To speed up startup, pass --features with a list of feature names to load only the annotations you need. This is particularly useful for large corpora with dozens of features when your workflow only requires a subset:
uv run cf-mcp \
  --corpus ~/.exegia/datasets/bibles/BHSA \
  --features lex pos gloss
Load a small subset of features with --features to speed up startup when you only need specific annotations.

Programmatic Multi-Corpus

When embedding the server in Python, call corpus_manager.load() once per corpus before calling mcp.run(). The first corpus loaded automatically becomes the default:
from exegia.mcp import corpus_manager, mcp

corpus_manager.load("~/.exegia/datasets/bibles/BHSA", name="BHSA")
corpus_manager.load("~/.exegia/datasets/bibles/GNT",  name="GNT")

# First loaded corpus is the default
print(corpus_manager.current)       # "BHSA"
print(corpus_manager.list_corpora()) # ["BHSA", "GNT"]

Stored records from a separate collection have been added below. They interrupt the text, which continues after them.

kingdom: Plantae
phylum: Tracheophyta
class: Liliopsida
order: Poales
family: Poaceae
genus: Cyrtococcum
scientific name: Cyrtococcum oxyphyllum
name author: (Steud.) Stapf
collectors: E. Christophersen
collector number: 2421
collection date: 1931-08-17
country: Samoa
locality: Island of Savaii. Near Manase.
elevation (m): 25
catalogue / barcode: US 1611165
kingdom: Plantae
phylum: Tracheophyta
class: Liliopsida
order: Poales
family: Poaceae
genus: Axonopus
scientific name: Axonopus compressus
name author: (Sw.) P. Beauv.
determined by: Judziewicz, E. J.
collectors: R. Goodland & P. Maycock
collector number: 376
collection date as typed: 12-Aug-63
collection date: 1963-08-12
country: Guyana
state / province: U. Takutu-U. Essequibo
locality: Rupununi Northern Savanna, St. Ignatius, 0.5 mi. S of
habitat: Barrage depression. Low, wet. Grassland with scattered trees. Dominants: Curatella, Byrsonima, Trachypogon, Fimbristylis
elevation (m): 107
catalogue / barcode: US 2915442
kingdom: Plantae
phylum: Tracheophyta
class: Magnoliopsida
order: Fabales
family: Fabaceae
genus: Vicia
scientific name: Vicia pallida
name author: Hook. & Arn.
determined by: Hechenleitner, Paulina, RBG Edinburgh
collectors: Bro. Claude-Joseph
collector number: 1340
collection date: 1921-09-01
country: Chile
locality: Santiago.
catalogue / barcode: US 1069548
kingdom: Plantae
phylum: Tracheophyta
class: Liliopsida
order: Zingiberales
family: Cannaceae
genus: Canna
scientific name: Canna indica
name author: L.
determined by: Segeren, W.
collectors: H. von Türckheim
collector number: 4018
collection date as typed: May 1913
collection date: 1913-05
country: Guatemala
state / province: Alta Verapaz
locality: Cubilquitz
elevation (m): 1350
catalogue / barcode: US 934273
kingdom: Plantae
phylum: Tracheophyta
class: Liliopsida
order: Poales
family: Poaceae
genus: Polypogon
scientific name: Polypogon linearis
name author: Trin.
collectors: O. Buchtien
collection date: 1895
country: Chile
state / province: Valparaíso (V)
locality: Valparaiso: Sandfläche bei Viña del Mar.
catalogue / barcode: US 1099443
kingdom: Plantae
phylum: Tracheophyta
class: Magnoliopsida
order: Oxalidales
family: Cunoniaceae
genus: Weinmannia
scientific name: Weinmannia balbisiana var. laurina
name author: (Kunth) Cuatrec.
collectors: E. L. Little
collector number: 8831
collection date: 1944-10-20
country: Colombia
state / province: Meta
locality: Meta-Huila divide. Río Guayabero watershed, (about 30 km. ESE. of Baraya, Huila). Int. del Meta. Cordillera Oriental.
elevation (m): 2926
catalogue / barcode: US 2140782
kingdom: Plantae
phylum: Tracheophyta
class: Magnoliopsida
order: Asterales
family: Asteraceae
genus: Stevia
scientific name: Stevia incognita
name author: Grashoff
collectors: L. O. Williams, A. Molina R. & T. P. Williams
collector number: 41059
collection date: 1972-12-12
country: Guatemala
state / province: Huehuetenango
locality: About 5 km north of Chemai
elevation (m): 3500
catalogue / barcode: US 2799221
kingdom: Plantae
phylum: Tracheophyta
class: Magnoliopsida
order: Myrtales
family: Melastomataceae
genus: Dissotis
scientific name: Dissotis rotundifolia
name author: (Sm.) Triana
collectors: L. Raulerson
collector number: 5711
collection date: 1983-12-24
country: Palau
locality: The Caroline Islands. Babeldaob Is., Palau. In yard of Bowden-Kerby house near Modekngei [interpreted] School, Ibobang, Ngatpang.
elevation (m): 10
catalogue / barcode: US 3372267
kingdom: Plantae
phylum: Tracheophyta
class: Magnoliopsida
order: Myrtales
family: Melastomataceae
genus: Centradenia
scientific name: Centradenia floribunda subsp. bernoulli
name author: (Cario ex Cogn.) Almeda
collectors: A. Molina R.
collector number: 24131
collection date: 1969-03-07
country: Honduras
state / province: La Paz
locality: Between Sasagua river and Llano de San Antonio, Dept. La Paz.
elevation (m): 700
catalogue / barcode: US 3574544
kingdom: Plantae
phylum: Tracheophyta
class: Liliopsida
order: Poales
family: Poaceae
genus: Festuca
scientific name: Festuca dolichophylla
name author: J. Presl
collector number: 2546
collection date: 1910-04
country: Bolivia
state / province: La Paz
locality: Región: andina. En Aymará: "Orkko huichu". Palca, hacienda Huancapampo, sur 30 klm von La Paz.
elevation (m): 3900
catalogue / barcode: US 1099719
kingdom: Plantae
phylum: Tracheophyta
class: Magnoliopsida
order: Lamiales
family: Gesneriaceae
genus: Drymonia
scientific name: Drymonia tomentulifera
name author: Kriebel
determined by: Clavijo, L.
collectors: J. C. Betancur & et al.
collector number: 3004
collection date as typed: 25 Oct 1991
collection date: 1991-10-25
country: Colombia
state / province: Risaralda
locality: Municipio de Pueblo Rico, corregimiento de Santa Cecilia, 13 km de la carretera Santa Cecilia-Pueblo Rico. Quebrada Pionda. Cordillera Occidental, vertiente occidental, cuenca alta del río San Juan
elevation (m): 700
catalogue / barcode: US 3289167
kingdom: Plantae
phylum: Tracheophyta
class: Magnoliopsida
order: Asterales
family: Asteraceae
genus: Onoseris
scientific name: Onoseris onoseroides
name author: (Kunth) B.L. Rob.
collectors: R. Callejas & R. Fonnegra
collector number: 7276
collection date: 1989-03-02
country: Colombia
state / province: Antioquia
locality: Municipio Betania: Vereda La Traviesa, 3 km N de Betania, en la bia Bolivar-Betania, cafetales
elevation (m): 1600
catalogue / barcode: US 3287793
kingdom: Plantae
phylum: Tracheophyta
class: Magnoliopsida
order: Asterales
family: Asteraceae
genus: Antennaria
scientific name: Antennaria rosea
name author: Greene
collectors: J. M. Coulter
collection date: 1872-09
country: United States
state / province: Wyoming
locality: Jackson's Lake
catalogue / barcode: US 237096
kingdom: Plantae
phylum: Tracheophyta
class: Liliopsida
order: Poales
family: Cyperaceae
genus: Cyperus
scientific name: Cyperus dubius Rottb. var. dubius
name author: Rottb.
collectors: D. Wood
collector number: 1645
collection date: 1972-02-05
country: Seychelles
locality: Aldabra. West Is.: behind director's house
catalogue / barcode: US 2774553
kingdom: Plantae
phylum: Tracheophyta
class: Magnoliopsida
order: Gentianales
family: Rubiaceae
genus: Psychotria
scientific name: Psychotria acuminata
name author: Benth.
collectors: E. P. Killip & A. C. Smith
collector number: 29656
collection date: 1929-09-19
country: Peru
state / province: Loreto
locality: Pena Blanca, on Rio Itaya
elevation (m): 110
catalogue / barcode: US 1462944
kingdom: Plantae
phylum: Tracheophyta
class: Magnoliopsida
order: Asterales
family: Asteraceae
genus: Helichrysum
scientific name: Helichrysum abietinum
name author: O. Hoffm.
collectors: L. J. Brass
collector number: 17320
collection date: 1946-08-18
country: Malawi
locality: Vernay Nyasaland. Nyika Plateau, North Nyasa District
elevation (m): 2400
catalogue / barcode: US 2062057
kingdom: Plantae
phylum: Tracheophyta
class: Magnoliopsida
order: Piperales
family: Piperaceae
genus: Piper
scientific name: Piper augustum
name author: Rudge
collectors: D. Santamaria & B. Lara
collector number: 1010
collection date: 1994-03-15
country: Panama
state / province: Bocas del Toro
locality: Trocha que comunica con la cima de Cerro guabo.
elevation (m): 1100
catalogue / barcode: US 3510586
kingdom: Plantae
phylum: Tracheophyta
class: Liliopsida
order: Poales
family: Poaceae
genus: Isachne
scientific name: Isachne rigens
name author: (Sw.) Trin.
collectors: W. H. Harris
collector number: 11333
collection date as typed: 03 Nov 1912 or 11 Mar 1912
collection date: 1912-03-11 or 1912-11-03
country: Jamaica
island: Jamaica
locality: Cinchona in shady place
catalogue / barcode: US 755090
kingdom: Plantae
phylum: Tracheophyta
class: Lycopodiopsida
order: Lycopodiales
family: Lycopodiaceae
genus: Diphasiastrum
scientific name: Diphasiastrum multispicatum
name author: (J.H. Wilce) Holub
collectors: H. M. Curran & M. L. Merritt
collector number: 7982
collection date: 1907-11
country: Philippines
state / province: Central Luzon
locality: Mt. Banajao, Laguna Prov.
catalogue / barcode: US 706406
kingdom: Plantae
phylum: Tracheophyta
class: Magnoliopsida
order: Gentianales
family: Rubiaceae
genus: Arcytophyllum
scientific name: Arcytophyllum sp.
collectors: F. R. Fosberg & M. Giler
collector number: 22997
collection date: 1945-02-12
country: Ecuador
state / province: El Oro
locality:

# Switch the active corpus
corpus_manager.select("GNT")

mcp.run(transport="stdio")

Using the corpus Parameter in Tools

Every one of the 11 MCP tools accepts an optional corpus parameter. Passing it directs that single call to the named corpus without changing the global default — useful when an AI agent needs to compare results across datasets in the same conversation:
search(template="word pos=verb", corpus="GNT")
get_passages(references=["John 3:16"], corpus="GNT")
describe_corpus(corpus="BHSA")
If corpus is omitted, the tool uses whichever corpus is currently set as the default.

list_corpora Tool Output

The list_corpora tool shows all loaded corpora and marks the active one with an asterisk:
Loaded corpora (* = current):
  * BHSA
    GNT

CorpusManager API Reference

MethodSignatureReturns
loadload(path, name?, features?)str — the corpus name
get_apiget_api(name?)Context-Fabric TF API object
list_corporalist_corpora()list[str]
selectselect(name)None
unloadunload(name)None
get_api() with no argument returns the API for the currently active corpus. After unload(), the active corpus is automatically advanced to the next loaded corpus, or set to None if the last corpus was removed.